Now, contributors of those funds are being asked to redirect their use for a legal defense of those in the congregation who voted to defect from the Episcopal Church, USA, in December 2006 to continue occupying the historic, existing church site, while veritably banishing from it the “continuing Episcopalian” members of the original congregation.

The lawsuits over the control of the church property, and that of other sites in Virginia where anti-Episcopalian defectors have taken control, are now advancing toward the Virginia Supreme Court, with papers filed this week. Beyond that, no matter what the ruling there, the case will almost certainly be appealed to the U.S. Supreme Court, as it is a matter of grave importance to the viability of the internal structures of almost all mainstream Protestant denominations nationally.

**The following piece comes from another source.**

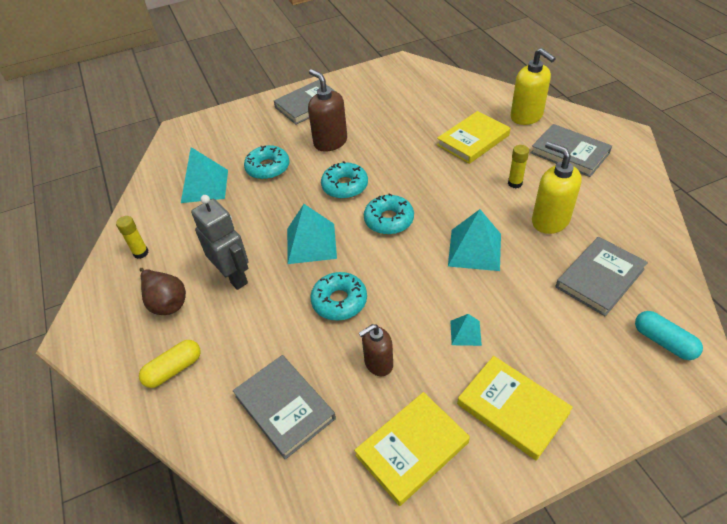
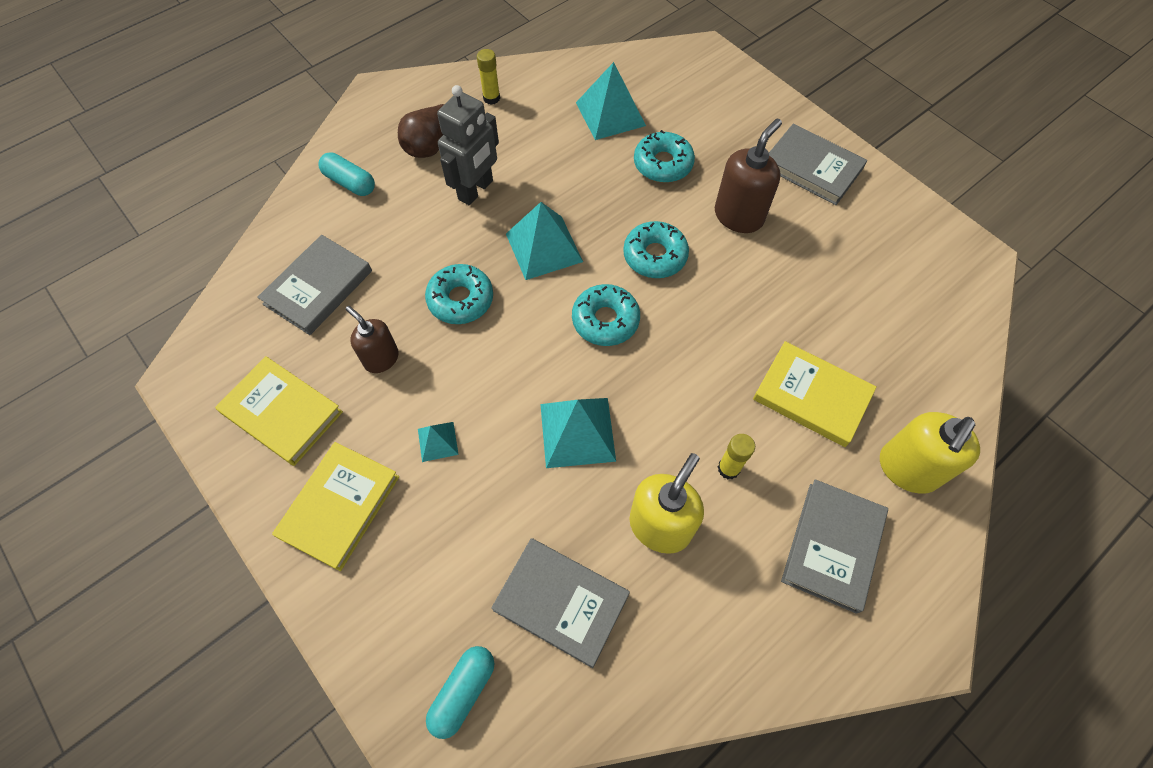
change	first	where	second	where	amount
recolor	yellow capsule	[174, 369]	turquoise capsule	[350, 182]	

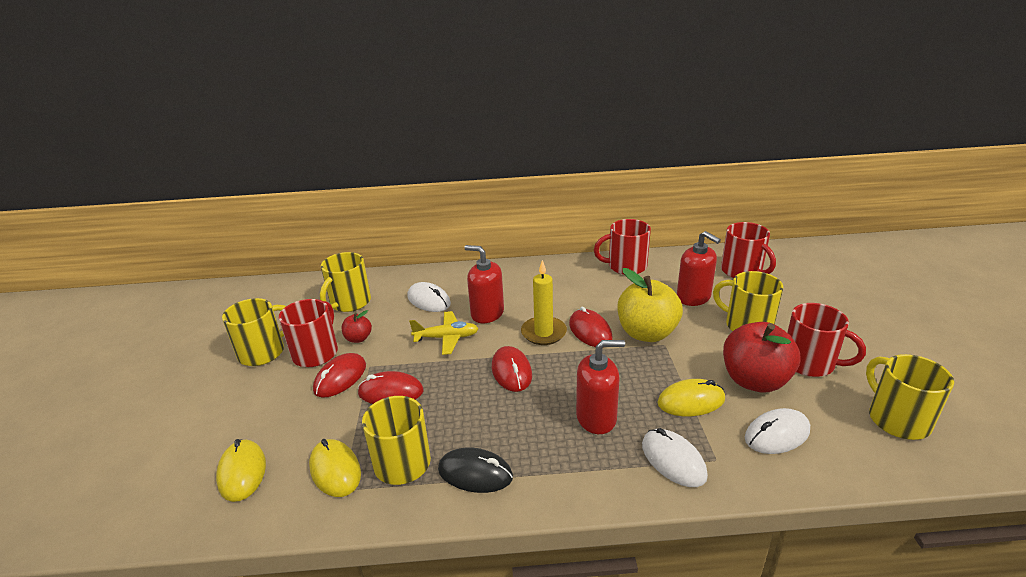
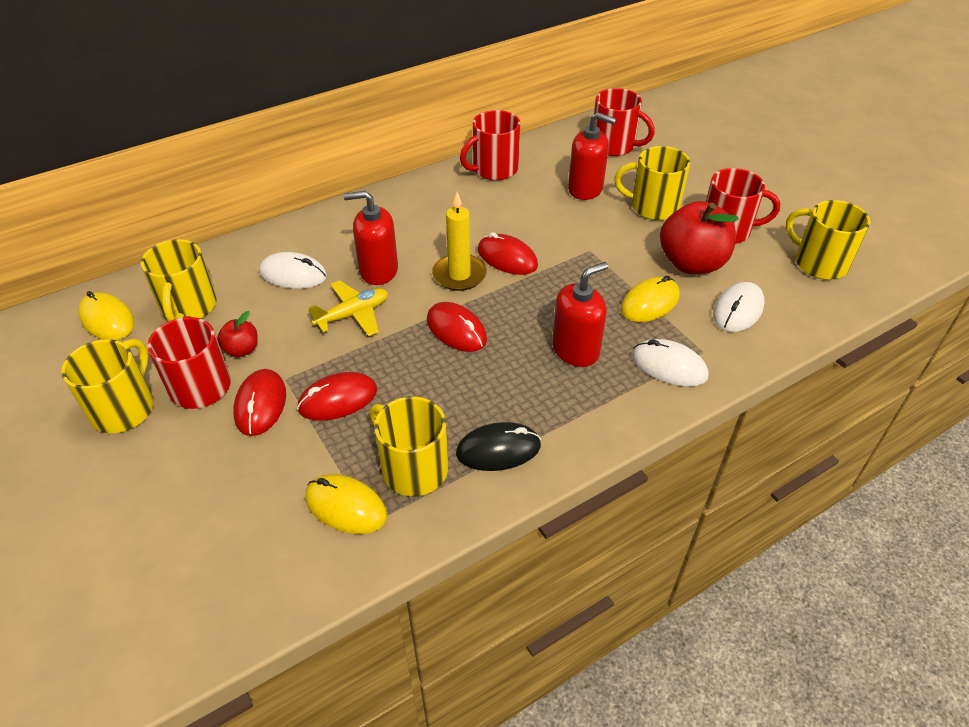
change	first	where	second	where	amount
delete	yellow apple	[647, 333]			
move	yellow mouse	[242, 472]		[107, 319]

But what’s particularly poignant and sad about the Falls Church case at this juncture is how clearly the uncontained roiling up of the flames of hate have consumed and destroyed the dreams of an entire congregation for a safe, new place for nurturing learning and love.

The whole matter of the defection movement in the Episcopal Church was fueled by a raw antipathy toward the elevation of the national denomination’s first openly-gay bishop, the Rev. Gene Robinson, in 2003. That has not only caused friends to turn on friends in many local congregations, including Falls Church, but led the defector groups into the hands of a viciously bigoted, anti-homosexual Nigerian Anglican bishop.

Of course, homosexuality is not the only fixation of this group, composed in the case of the Falls Church of Bush administration officials and their admirers who decided a decade ago they’d flock from far and wide to attend there. Discredited former Attorney General Alberto Gonzales, neo-conservative Sarah Palin-lovers like Fred Barnes, and former Bush speechwriter cum Washington Post columnist Michael Gerson are a few among such loyalists there.

Gerson’s latest gem was his call during a Meet the Press appearance last Sunday for the Obama administration to follow the example of President Reagan’s breaking of the air traffic controller strike of 1981 in his handling of the auto industry situation.

So, admittedly, these people have a full menu of unsavory ideas and attitudes that add fuel to their burning elitist passions.

It is truly a symbolic coup de grace of the abject depravity of such values that the admission comes from these folks that the money raised for their “parish life center” is now needed, instead, for a legal defense of their actions to split the Episcopal Church.

This includes money that was raised from those who are on the other side of the lawsuit, who chose to remain loyal to the Episcopal Church, but whose contributions to the “parish life center” will be used against them.

It is also a fitting irony that, in the same week this is done, Vermont became the second state in the union to legalize gay marriage, the beginning of a cascading process that will eventually apply the Supreme Court ruling in Lawrence Vs. Texas in 2003 prohibiting discrimination against any “class of persons,” including gays and lesbians, throughout the land.

This writer reported extensively in the Falls Church News-Press on the plans first unveiled in 1999 for the “parish life center” at the Falls Church Episcopal.

Having purchased the Southgate Shopping Center site, an older small strip mall across the street from the existing church sanctuary, and expelling eight functioning businesses from it, the already-arrogant church tried to convince the Falls Church City Council that it should convey the street between the sanctuary and Southgate to it, to allow one large campus, in flagrant violation of the separation of church and state.

Failing, it failed again to make the street narrow and one-way, ignoring the needs of hundreds of residents who also lived on it. But countless hours of City Hall time and resources spent, and eight tax-paying businesses lost, the effort stalled when the push to split the church began in earnest in 2004. Now it is officially over with the call this week to redeploy the church funds to legal defense.